COLUMBUS (WCMH) — A new stand your ground law is being considered by Ohio lawmakers at the Statehouse.​

This piece of legislation was written by Ohio Gun Owners, according to the group’s director Chris Dorr.

​Dorr said the group based the bill off of the Florida legislation and have updated it by taking into account the difficulties the original bill revealed.

Likewise, he says, the bill has been adjusted to accommodate for issues that have come up in Indiana.​

According to Dorr, the fix the group has implemented is the addition of a pre-trial immunity clause. ​

In effect, the pre-trial immunity clause would force prosecutors who choose to charge someone with murder as the result of a shooting in which they claim self-defense was used, to provide clear and convincing evidence to the judge that the accused did not act in self-defense before the trial could begin.​

If the prosecution fails to convince the judge, two things would happen. First, the murder charge would be dismissed, and second, the prosecution would be on the hook for paying the defendant’s court costs and attorney’s fees.​

This second part is unprecedented, according to State Rep. Jeffrey Crossman (D-Parma). ​

Crossman, a practicing lawyer for the past two decades, does not believe there is any other law in Ohio that would grant payment of costs as this bill does. ​

He said both the immunity and the potential of payment of costs is designed to have a chilling effect on the prosecutors’ decision whether to charge someone with a crime.​

“We don’t want to chill the prosecutor, we don’t want to prevent them from doing their job and we want to make sure they are protecting us all and this bill makes it harder for them to do that,” said Crossman.​

“We,” as Crossman used it does not apply to all lawmakers.

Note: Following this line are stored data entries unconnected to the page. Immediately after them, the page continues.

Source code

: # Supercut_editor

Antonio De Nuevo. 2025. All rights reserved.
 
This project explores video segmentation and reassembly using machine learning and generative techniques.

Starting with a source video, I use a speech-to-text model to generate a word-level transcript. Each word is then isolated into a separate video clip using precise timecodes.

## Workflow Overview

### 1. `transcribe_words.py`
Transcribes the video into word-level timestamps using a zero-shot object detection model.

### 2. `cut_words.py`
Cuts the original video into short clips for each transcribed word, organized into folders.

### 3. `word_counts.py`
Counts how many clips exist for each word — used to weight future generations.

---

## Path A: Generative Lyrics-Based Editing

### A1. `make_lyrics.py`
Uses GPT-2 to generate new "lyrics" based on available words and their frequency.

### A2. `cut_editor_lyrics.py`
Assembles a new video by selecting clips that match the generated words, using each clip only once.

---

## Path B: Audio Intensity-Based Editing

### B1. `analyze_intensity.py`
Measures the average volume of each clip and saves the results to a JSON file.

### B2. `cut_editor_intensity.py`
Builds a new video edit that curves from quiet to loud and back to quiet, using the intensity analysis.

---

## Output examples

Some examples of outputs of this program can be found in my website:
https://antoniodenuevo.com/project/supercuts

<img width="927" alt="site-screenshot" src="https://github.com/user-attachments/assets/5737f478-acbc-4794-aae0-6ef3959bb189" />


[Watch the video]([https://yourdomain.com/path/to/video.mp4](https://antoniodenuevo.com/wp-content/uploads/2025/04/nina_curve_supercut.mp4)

The bill’s sponsors, State Rep. Candice Keller (R-Middletown) and State Rep. Ron Hood (R-Ashville) released a statement Friday afternoon that reads, in part:

​”Already enacted in 36 states, Stand-Your-Ground law is a common-sense self-defense reform designed to backstop Ohio’s best citizens, protecting them from frivolous lawsuits or biased prosecutors in self-defense cases.”​

Dorr provides an example of biased prosecutors with the case of Joshua Walker.​

According to Dorr, Walker was unjustly charged with murder in Cleveland for defending himself after a man attacked him unprovoked from behind and when the fight spilled out of the establishment, Walker shot the man when he feared for this life as they wrestled on the ground.​

There are a few things Dorr didn’t mention in his telling of the tale, and perhaps he did not know these things despite the information being readily available from multiple sources.

​At the time, Joshua Walker was on probation on federal drug charges out of Phoenix, AZ. He was not allowed to have a gun as a result. ​

The video surveillance from the bar does show Walker’s attacker initiate the physical assault, but it also shows they were in the same room for some period of time prior to the attack and since there is no audio, we do not know if Walker may have said or done something to initiate the eventual encounter and draw the attackers attention or ire.

​The video shows Walker on his feet facing his attacker before the assault begins and while he is punched first, he is not facing away, minding his own business as Dorr portrayed in his telling of the story.​

Under the law at the time, Walker would have had to convince the jury that he had a reasonable fear of serious bodily harm when he shot his attacker, that he did not start the confrontation or do anything to escalate it, and, if possible, tried to get away from his attacker first.​

The prosecutors had not seen the video of the incident before they put the matter before a grand jury and received an indictment based on those proceedings.​

It is unclear who was ultimately responsible for that misstep, as the prosecutor ended up dropping the charges before the case went to trial.

​The timing of all of that is Dorr’s point, though. The dropping of charges came 200 days after he was put in jail on the charges to begin with.

​ But Crossman sees this sort of thing differently than Dorr and the supporters of the bill. ​

“I think current self-defense law is working just fine,” said Crossman.

He believes that prosecutors are acting in good faith in Ohio, that when there is no doubt it is a case of self-defense, no charges are pursued. However, when the evidence makes that a close call, a jury should decide.

Ultimately, Crossman isn’t hearing from constituents that there is an injustice happening constantly or consistently in regards to prosecutors charging people when they claim self-defense.

​ “I don’t see a tremendous outcry of public support for this kind of law,” said Crossman.​

But that is not the outcry Dorr is interested in.

According to Dorr, the outcry is from gun owners who are being disrespected by lawmakers.​

“It’s really time for Republicans in this state to start treating gun owners with the respect they deserve,” said Dorr. “Quite frankly, for far too long, gun owners have been farmed for their votes.”​

“We don’t care which chamber decides to pick up this mantle and push one of these bills forward because, quite frankly, that would let us put pressure on the other chamber,” Dorr added.